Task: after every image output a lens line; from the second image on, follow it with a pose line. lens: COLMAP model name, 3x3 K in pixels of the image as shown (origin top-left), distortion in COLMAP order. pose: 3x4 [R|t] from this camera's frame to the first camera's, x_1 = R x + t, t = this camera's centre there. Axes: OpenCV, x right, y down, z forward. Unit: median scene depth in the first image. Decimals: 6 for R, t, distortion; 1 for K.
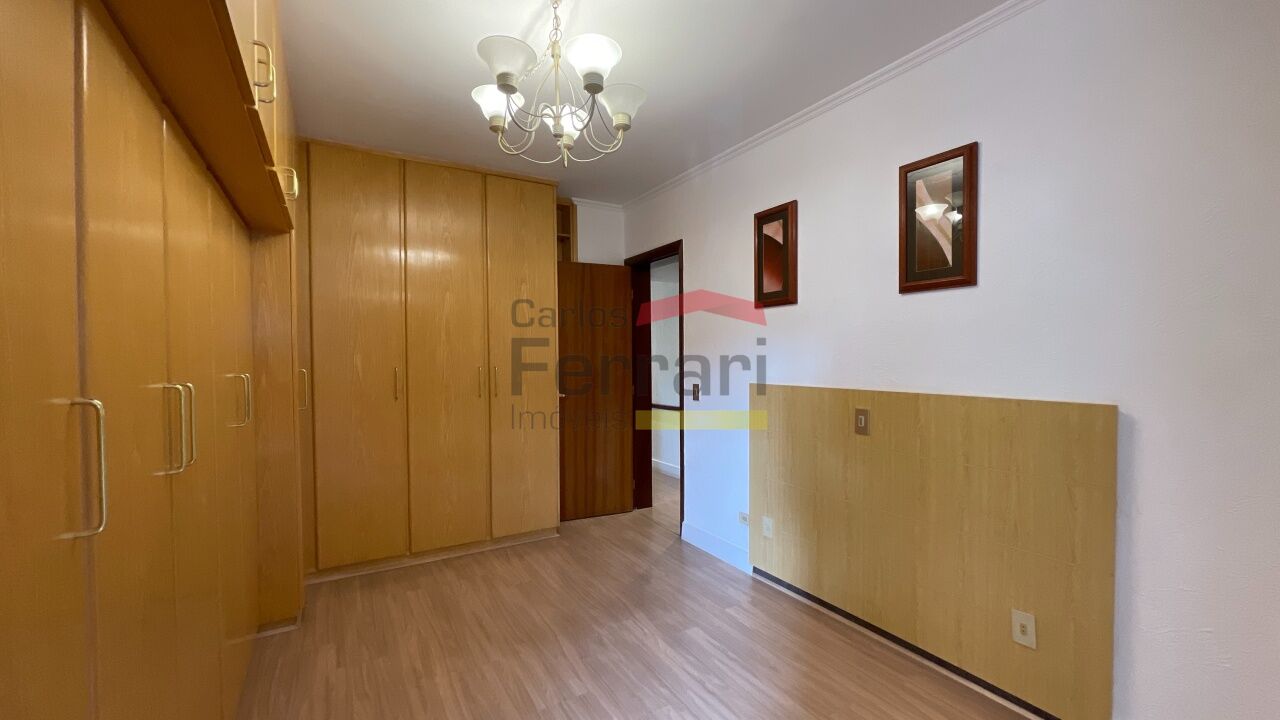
lens RADIAL K [[517.8, 0, 642.9], [0, 517.8, 359.8], [0, 0, 1]] dist [0.015566, 0.000224]
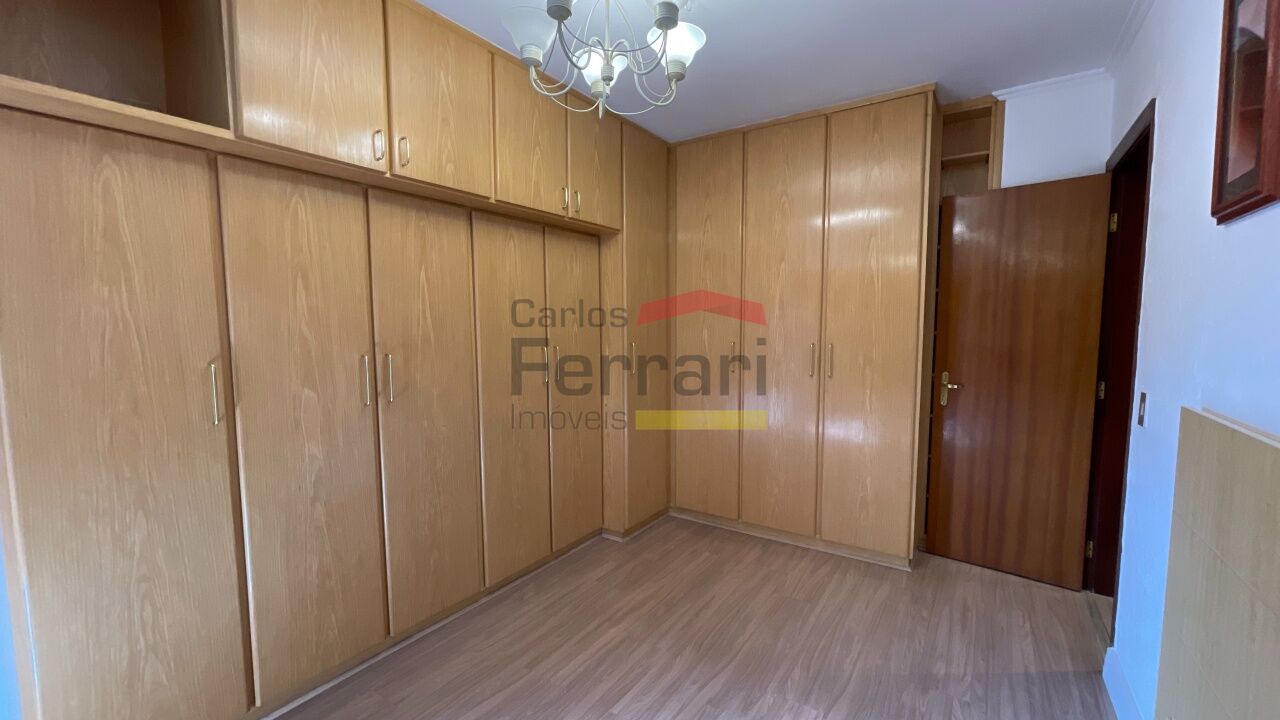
lens RADIAL K [[517.8, 0, 643.9], [0, 517.8, 365.8], [0, 0, 1]] dist [0.015566, 0.000224]
pose [[0.436181, 0.083868, -0.895942, 0.388747], [0.003907, 0.995461, 0.095086, -0.041377], [0.899851, -0.044975, 0.433873, 0.390238]]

» Work to be completed:
Print the listing exactly, but skip its pictures.

» Exercise solution:
Task: after every image output a lens line; from the second image on, follow it with a pose line. lens: COLMAP model name, 3x3 K in pixels of the image as shown (origin top-left), distortion in COLMAP order. pose: 3x4 [R|t] from this camera's frame to the first camera's, x_1 = R x + t, t = this camera's centre there. Axes: OpenCV, x right, y down, z forward. Unit: median scene depth in the first image. Decimals: 6 for R, t, distortion; 1 for K.
lens RADIAL K [[517.8, 0, 642.9], [0, 517.8, 359.8], [0, 0, 1]] dist [0.015566, 0.000224]
lens RADIAL K [[517.8, 0, 643.9], [0, 517.8, 365.8], [0, 0, 1]] dist [0.015566, 0.000224]
pose [[0.436181, 0.083868, -0.895942, 0.388747], [0.003907, 0.995461, 0.095086, -0.041377], [0.899851, -0.044975, 0.433873, 0.390238]]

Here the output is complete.